AIM OF THE TASK: For the entries that follow, restate word for word the line containing "Quả Cầu Lông", the line containing "Central Mecanizada de", and every line that lies between them.

Page-level text extractions:

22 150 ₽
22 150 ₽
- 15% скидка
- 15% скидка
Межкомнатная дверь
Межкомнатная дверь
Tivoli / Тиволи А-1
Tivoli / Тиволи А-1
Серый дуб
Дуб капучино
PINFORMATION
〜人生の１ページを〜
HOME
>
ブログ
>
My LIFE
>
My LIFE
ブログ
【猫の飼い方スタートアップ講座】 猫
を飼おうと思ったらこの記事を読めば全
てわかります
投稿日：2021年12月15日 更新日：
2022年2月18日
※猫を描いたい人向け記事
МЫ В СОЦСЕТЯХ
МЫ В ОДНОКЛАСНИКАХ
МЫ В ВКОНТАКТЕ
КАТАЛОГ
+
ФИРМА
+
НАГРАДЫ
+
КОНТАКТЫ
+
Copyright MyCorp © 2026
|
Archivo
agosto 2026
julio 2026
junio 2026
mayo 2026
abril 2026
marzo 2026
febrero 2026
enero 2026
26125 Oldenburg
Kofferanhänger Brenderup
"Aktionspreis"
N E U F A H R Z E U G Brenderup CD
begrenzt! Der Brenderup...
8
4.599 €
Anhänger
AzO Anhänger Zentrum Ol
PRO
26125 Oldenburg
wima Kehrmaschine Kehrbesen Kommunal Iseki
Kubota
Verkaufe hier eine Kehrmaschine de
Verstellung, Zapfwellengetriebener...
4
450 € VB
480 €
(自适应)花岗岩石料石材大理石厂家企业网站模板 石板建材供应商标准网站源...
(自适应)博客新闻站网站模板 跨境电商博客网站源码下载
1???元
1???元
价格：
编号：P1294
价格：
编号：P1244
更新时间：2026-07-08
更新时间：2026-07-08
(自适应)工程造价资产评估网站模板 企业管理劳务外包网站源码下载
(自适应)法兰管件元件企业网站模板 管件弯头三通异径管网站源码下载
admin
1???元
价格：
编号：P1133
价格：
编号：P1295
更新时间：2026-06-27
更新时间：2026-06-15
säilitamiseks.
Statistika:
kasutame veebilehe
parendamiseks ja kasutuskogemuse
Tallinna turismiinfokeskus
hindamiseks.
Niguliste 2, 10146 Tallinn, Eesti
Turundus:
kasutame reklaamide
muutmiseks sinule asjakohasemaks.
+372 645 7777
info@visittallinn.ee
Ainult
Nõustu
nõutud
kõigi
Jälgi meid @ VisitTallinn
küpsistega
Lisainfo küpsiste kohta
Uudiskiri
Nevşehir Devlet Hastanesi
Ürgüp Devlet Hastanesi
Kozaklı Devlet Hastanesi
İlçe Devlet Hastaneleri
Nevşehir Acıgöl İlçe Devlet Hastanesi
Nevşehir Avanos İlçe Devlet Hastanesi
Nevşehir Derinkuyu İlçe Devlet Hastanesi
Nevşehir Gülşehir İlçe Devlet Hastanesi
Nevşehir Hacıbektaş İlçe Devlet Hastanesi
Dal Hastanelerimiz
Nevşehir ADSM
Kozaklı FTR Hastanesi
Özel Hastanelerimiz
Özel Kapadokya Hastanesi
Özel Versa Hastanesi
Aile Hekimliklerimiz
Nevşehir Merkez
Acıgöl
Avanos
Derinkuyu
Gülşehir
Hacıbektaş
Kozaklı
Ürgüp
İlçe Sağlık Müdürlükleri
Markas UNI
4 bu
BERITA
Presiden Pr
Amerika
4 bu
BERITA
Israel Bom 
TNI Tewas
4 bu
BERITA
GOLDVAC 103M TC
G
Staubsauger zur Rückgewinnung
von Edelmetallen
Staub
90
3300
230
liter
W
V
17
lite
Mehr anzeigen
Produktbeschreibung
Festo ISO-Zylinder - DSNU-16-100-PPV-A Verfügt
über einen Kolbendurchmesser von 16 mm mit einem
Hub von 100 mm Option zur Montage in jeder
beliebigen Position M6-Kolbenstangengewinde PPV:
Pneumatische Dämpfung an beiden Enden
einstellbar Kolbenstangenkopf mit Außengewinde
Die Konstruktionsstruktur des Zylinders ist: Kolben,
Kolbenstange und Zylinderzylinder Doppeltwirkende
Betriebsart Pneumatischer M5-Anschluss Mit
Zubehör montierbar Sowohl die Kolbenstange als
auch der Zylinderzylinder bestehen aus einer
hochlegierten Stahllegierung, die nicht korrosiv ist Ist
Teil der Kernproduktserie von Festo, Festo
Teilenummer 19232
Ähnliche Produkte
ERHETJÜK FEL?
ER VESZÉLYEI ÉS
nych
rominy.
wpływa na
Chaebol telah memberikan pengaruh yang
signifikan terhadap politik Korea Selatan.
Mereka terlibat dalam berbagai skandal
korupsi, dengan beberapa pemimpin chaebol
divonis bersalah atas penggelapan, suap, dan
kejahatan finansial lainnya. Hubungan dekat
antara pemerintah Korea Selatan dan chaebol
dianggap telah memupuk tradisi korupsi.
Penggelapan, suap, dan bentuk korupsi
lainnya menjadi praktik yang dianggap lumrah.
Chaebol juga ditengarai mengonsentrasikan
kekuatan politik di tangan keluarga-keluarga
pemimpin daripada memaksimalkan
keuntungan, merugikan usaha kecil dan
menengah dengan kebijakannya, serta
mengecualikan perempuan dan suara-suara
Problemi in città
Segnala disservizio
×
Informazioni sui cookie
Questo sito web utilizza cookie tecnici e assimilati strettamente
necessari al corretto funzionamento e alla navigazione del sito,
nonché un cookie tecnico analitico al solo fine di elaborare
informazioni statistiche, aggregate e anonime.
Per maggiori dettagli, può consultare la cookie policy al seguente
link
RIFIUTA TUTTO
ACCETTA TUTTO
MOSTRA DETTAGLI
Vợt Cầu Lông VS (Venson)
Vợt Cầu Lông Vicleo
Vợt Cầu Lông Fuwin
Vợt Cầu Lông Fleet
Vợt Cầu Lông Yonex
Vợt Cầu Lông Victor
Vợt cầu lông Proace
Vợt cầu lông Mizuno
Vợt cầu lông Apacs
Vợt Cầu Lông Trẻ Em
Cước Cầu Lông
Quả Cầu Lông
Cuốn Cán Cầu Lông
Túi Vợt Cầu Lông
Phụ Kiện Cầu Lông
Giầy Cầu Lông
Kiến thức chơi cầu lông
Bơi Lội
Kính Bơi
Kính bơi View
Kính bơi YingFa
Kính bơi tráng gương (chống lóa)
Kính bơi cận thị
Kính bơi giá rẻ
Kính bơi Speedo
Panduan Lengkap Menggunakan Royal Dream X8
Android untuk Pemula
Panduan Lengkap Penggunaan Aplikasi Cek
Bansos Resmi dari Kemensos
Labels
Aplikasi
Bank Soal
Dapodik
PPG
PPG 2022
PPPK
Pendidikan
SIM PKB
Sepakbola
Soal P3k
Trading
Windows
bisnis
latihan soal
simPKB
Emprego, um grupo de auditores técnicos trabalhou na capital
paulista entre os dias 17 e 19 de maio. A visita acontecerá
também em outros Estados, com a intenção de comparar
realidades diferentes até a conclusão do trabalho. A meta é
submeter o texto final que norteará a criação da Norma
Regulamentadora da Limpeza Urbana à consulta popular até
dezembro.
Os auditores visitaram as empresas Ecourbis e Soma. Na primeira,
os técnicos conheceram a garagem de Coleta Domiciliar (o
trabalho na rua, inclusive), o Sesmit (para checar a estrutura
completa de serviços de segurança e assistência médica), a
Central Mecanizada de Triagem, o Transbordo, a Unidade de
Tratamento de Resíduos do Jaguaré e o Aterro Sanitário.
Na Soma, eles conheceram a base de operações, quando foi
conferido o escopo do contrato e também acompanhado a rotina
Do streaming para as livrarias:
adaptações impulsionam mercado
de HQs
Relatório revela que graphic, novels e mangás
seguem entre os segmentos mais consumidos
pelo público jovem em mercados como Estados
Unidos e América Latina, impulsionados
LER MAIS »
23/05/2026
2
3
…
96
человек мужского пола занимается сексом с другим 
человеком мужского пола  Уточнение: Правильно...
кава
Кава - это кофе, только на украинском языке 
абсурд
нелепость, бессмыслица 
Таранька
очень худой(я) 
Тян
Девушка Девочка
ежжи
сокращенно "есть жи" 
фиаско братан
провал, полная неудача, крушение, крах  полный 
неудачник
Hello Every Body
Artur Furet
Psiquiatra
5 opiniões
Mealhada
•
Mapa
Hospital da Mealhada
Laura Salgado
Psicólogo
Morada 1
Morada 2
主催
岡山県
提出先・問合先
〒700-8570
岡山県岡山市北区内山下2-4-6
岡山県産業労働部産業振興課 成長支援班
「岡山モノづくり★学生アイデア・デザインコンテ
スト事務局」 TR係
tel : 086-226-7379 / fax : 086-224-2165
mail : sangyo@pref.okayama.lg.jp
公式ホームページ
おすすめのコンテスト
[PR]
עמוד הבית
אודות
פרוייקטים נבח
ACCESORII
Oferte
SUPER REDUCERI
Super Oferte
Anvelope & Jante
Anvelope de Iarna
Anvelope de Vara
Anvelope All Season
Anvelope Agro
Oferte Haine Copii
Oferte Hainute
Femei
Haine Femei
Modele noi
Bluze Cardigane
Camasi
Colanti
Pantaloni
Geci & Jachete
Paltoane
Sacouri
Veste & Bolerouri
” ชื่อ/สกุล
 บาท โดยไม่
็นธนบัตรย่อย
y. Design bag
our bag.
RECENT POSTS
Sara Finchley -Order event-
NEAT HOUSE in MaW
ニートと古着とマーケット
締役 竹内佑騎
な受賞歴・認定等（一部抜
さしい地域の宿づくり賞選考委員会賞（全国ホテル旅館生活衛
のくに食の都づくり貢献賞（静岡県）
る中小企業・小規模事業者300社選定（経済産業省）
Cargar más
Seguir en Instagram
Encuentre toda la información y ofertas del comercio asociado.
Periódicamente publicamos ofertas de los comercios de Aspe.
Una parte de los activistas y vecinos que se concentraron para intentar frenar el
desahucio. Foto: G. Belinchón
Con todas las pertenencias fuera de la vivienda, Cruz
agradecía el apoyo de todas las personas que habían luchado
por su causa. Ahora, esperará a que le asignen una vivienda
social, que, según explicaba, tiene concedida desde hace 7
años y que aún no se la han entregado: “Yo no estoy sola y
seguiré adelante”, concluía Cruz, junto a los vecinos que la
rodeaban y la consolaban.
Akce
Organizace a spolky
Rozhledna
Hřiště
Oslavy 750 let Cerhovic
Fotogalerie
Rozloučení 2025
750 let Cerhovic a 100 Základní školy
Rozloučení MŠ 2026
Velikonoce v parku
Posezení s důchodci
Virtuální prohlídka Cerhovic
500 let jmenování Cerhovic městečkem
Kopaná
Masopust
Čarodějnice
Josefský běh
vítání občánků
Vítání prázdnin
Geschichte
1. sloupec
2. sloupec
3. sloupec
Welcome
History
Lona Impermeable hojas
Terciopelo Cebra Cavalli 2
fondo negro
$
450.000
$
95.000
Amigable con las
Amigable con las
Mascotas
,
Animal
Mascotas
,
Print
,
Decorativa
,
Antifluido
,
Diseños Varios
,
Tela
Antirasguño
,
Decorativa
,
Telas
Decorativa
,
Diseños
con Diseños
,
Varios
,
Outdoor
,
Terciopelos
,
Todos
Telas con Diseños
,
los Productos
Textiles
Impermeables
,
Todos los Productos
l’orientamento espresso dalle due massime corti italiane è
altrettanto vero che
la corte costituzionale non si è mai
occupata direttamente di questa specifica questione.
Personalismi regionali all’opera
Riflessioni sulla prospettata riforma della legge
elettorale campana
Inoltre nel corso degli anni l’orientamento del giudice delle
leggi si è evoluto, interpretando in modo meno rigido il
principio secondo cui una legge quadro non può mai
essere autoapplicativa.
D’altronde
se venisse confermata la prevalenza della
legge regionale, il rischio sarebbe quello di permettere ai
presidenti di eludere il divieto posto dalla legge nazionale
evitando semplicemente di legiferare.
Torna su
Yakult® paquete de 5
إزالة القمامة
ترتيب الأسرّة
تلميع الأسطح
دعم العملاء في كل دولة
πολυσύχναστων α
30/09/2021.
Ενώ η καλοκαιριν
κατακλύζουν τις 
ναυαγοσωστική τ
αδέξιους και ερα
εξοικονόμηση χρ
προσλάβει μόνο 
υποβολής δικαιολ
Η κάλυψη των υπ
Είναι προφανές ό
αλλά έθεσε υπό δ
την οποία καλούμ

RESPONSE BOX:
Quả Cầu Lông
Cuốn Cán Cầu Lông
Túi Vợt Cầu Lông
Phụ Kiện Cầu Lông
Giầy Cầu Lông
Kiến thức chơi cầu lông
Bơi Lội
Kính Bơi
Kính bơi View
Kính bơi YingFa
Kính bơi tráng gương (chống lóa)
Kính bơi cận thị
Kính bơi giá rẻ
Kính bơi Speedo
Panduan Lengkap Menggunakan Royal Dream X8
Android untuk Pemula
Panduan Lengkap Penggunaan Aplikasi Cek
Bansos Resmi dari Kemensos
Labels
Aplikasi
Bank Soal
Dapodik
PPG
PPG 2022
PPPK
Pendidikan
SIM PKB
Sepakbola
Soal P3k
Trading
Windows
bisnis
latihan soal
simPKB
Emprego, um grupo de auditores técnicos trabalhou na capital
paulista entre os dias 17 e 19 de maio. A visita acontecerá
também em outros Estados, com a intenção de comparar
realidades diferentes até a conclusão do trabalho. A meta é
submeter o texto final que norteará a criação da Norma
Regulamentadora da Limpeza Urbana à consulta popular até
dezembro.
Os auditores visitaram as empresas Ecourbis e Soma. Na primeira,
os técnicos conheceram a garagem de Coleta Domiciliar (o
trabalho na rua, inclusive), o Sesmit (para checar a estrutura
completa de serviços de segurança e assistência médica), a
Central Mecanizada de Triagem, o Transbordo, a Unidade de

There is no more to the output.